Normalized Cross-Correlation (NCC)

Introduction

Normalized Cross-Correlation (NCC) is a statistical measure commonly used for image similarity and template matching. It computes the degree of similarity between two images by comparing their intensity values pixel by pixel, adjusting for the mean and scale of the intensity levels.

Sense of the Distance

NCC measures the linear correlation between the pixel intensities of two images. It normalizes the comparison by subtracting the mean and dividing by the standard deviation, providing a scale-invariant comparison. A value close to 1 indicates high similarity, while values near -1 indicate dissimilarity.

Formal Definition

The NCC between two images \(I_1\) and \(I_2\) of the same size is calculated as:

\[NCC(I_1, I_2) = \frac{\sum_{x, y} (I_1(x, y) - \mu_{I_1}) (I_2(x, y) - \mu_{I_2})} {\sqrt{\sum_{x, y} (I_1(x, y) - \mu_{I_1})^2 \sum_{x, y} (I_2(x, y) - \mu_{I_2})^2}}\]

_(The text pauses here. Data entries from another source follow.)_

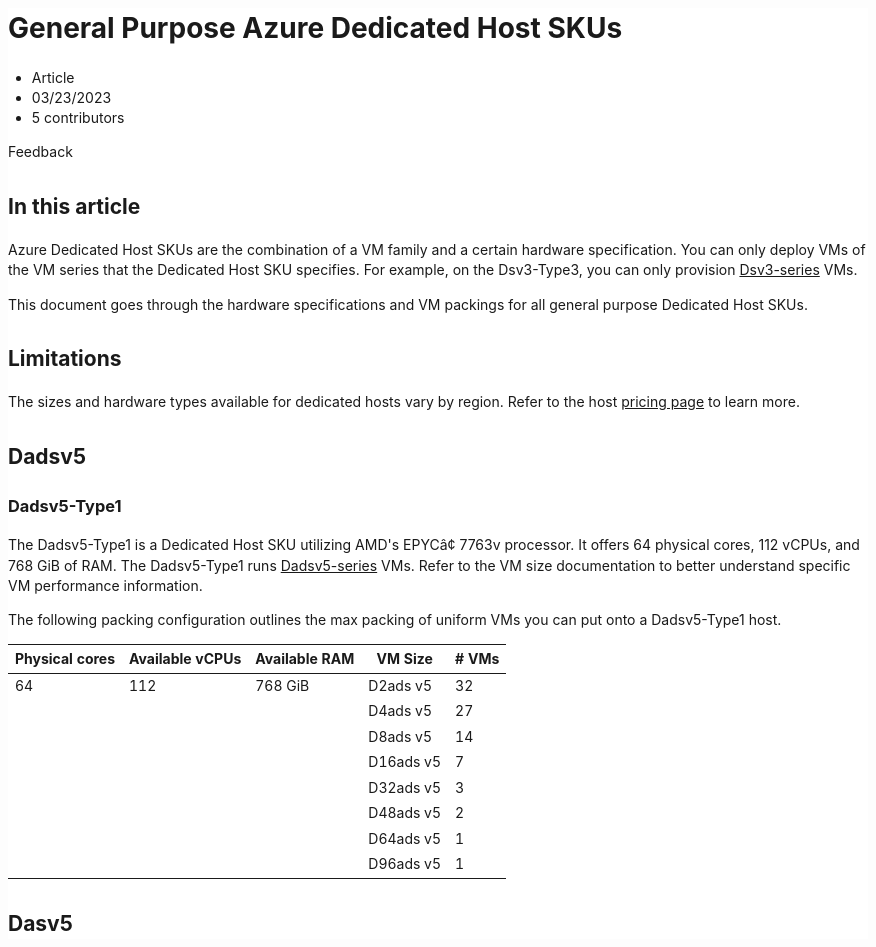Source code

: # General Purpose Azure Dedicated Host SKUs

* Article
* 03/23/2023
* 5 contributors

Feedback

## In this article

Azure Dedicated Host SKUs are the combination of a VM family and a certain hardware specification. You can only deploy VMs of the VM series that the Dedicated Host SKU specifies. For example, on the Dsv3-Type3, you can only provision [Dsv3-series](dv3-dsv3-series#dsv3-series) VMs.

This document goes through the hardware specifications and VM packings for all general purpose Dedicated Host SKUs.

## Limitations

The sizes and hardware types available for dedicated hosts vary by region. Refer to the host [pricing page](https://aka.ms/ADHPricing) to learn more.

## Dadsv5

### Dadsv5-Type1

The Dadsv5-Type1 is a Dedicated Host SKU utilizing AMD's EPYCâ¢ 7763v processor. It offers 64 physical cores, 112 vCPUs, and 768 GiB of RAM. The Dadsv5-Type1 runs [Dadsv5-series](dasv5-dadsv5-series#dadsv5-series) VMs. Refer to the VM size documentation to better understand specific VM performance information.

The following packing configuration outlines the max packing of uniform VMs you can put onto a Dadsv5-Type1 host.

| Physical cores | Available vCPUs | Available RAM | VM Size | # VMs |
| --- | --- | --- | --- | --- |
| 64 | 112 | 768 GiB | D2ads v5 | 32 |
|  |  |  | D4ads v5 | 27 |
|  |  |  | D8ads v5 | 14 |
|  |  |  | D16ads v5 | 7 |
|  |  |  | D32ads v5 | 3 |
|  |  |  | D48ads v5 | 2 |
|  |  |  | D64ads v5 | 1 |
|  |  |  | D96ads v5 | 1 |

## Dasv5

Where: - \(I_1(x, y)\) and \(I_2(x, y)\) are the pixel intensities of images \(I_1\) and \(I_2\) at coordinates \((x, y)\). - \(\mu_{I_1}\) and \(\mu_{I_2}\) are the mean pixel intensities of the two images.

Academic Reference

Lewis and others[1]

Conclusion

Normalized Cross-Correlation (NCC) is a widely used method for assessing the similarity between two images. Its normalized nature allows it to be robust to changes in lighting conditions or contrast, making it suitable for template matching and object detection tasks in images.